# Estratto del testo
· · ·

In merito al secondo profilo, ossia agli elementi che la stazione appaltante deve prendere in esame per valutare la rilevanza dei fatti di reato, viene riaffermato che la gravità del reato deve essere valutata in relazione al requisito della moralità professionale “ai fini del cui apprezzamento non può non rilevare […] più che il riferimento all’ambito professionale imprenditoriale del singolo concorrente o la più o meno diretta relazione del reato con l’oggetto del contratto per il cui affidamento è stata indetta la gara, l’idoneità della condotta penalmente illecita posta in essere a ledere valori e beni giuridici, al cui rispetto e tutela la condotta del concorrente ad un pubblico appalto debba necessariamente risultare improntata, in forza dell’inderogabilità dei valori stessi nel settore dei contratti pubblici” (Cons. Stato, sez. III, 7 maggio 2012, n. 2611; sez. VI, 4 giugno 2010, n. 3560). In sostanza, la verifica che la stazione appaltante è tenuta a compiere non è una verifica in astratto (secondo un’ipotetica, nonché generica, lesività degli interessi pubblici di alcune fattispecie di reato) ma sempre rapportata al caso concreto. Infatti, la gravità e l’incidenza sulla moralità professionale di ogni singolo reato “in assenza di parametri normativi fissi e predeterminati, deve essere accertata dalla stazione appaltante con la disamina in concreto delle caratteristiche dell’appalto, del tipo di condanna, della natura e delle concrete modalità di commissione del reato” (Cons. Stato, sez. V, 14 settembre 2010, n. 6694).

· · ·

# Elenco dei dati
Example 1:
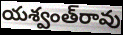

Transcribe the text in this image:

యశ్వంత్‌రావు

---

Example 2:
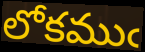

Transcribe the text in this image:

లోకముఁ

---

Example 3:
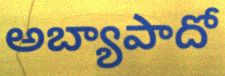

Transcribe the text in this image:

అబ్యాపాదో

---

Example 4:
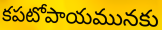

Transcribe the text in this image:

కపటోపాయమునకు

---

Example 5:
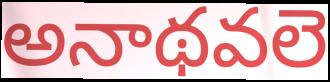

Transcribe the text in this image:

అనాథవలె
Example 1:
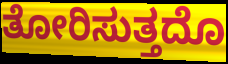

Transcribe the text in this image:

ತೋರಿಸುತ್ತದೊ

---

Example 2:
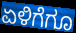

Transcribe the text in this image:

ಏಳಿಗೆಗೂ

· · ·

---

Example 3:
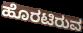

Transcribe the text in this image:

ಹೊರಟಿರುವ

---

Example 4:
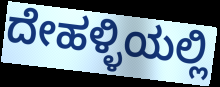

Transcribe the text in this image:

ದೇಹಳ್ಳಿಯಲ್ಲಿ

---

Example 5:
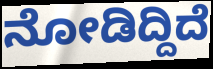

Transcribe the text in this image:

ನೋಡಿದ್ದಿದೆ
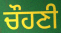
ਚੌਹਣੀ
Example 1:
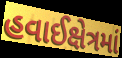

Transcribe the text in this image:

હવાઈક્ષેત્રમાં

· · ·

# Elenco dei compiti
a - Rispondi a queste domande sul brano sulla moralità professionale negli appalti:
(i) In relazione a quale requisito va valutata la gravità del reato?
(ii) Secondo il brano, la verifica della stazione appaltante è in astratto o rapportata al caso concreto?
(iii) Quali elementi deve esaminare in concreto la stazione appaltante secondo la sentenza n. 6694 del 2010?
b - Per favore, continua il brano sulla moralità professionale negli appalti a partire dalla sua ultima frase.

# Risposte ai compiti
a -
(i) Il requisito della moralità professionale.
(ii) Non è in astratto: è sempre rapportata al caso concreto.
(iii) Le caratteristiche dell'appalto, il tipo di condanna, la natura e le concrete modalità di commissione del reato.

b -
Infine, e qui è la novità, la Sesta sezione non sembra convinta dell’impostazione fin qui seguita dalla giurisprudenza in ordine alla differente incidenza dell’onere di motivazione a seconda che la stazione appaltante – all’esito delle verifiche circa la sussistenza dei caratteri di gravità di eventuali precedenti penali – decida per l’esclusione o l’ammissione del concorrente. Come detto, da lungo tempo la giurisprudenza amministrativa afferma che nell’ipotesi in cui la stazione appaltante non ritenga il precedente penale dichiarato dal concorrente incisivo della sua moralità professionale (anche sotto il profilo della gravità da valutarsi in relazione all’oggetto specifico dell’appalto), essa non sia tenuta ed esplicitare in maniera analitica le ragioni poste a fondamento di tali risultanze, essendo altresì sufficiente la mera ammissione (rectius la non esclusione) del concorrente, in quanto da considerarsi giustificazione implicita (Cons. Stato, sez. III, 11 marzo 2011, n. 1583; nello stesso senso, sez. V, 30 giugno 2011, n. 3924; sez. VI, 24 giugno 2010, n. 4019; Tar Veneto, sez. I, 6 marzo 2013, n. 349; Tar Lazio, sez. III-ter, n. 4740; Tar Piemonte, sez. I, 26 gennaio 2012, n. 124)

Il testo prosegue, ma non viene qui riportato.